Introducing Totally Nonparallel Immersions

Abstract

An immersion of a smooth n-dimensional manifold M Rq is called totally nonparallel if, for every distinct x, y ∈ M, the tangent spaces at f(x) and f(y) contain no parallel lines. Given a manifold M, we seek the minimum dimension TN(M) such that there exists a totally nonparallel immersion M RTN(M). In analogy with the totally skew embeddings studied by Ghomi and Tabachnikov, we find that totally nonparallel immersions are related to the generalized vector field problem, the immersion problem for real projective spaces, and nonsingular symmetric bilinear maps. Our study of totally nonparallel immersions follows a recent trend of studying conditions which manifest on the configuration space Fk(M) of k-tuples of distinct points of M; for example, k-regular embeddings, k-skew embeddings, k-neighborly embeddings, etc. Typically, a map satisfying one of these configuration space conditions induces some Sk-equivariant map on the configuration space Fk(M) (or on a bundle thereof) and obstructions can be computed using Stiefel-Whitney classes. However, the existence problem for such conditions is relatively unstudied. Our main result is a Whitney-type theorem: every n-manifold M admits a totally nonparallel immersion into R4n-1, one dimension less than given by genericity.

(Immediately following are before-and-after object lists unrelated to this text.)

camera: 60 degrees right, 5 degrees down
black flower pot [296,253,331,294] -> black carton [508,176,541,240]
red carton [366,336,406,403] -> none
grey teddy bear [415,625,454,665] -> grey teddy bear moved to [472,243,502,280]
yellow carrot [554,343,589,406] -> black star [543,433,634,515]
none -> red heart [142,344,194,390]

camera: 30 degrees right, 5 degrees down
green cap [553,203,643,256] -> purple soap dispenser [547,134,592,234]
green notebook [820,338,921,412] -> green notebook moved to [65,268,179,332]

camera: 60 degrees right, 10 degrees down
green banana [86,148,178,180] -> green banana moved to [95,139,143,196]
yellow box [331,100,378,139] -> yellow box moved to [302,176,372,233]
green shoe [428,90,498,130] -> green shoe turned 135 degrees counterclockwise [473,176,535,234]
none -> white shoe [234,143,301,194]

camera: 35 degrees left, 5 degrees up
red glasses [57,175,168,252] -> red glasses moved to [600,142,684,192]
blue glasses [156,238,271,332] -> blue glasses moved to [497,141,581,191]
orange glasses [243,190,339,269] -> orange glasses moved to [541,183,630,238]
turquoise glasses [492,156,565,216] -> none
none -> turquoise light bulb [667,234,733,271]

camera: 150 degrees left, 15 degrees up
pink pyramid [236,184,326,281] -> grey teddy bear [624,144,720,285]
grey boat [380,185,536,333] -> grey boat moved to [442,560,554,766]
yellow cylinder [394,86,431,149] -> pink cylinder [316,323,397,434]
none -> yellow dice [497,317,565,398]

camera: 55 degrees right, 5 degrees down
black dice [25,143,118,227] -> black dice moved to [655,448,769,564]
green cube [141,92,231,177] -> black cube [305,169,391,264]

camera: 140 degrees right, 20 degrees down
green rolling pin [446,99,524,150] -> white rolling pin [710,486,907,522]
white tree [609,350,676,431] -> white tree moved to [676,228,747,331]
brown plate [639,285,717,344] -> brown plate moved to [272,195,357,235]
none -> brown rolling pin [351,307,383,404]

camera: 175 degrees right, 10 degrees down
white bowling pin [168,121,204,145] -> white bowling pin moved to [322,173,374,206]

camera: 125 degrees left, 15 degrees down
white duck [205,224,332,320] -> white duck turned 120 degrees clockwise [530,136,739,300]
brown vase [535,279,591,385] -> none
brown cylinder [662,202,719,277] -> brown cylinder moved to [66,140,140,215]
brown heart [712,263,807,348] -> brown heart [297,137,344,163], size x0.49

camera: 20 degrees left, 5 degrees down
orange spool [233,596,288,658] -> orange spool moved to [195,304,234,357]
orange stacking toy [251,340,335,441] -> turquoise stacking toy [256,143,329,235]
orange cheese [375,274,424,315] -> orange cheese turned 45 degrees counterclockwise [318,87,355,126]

We begin by studying the local problem, which requires a thorough understanding of the space of nonsingular symmetric bilinear maps, after which the main theorem is established using the removal-of-singularities h-principle technique due to Gromov and Eliashberg. When combined with a recent non-immersion theorem of Davis, we obtain the exact value TN(RPn) = 4n-1 when n is a power of 2. This is the first optimal-dimension result for any closed manifold M ≠ S1, for any of the recently-studied configuration space conditions.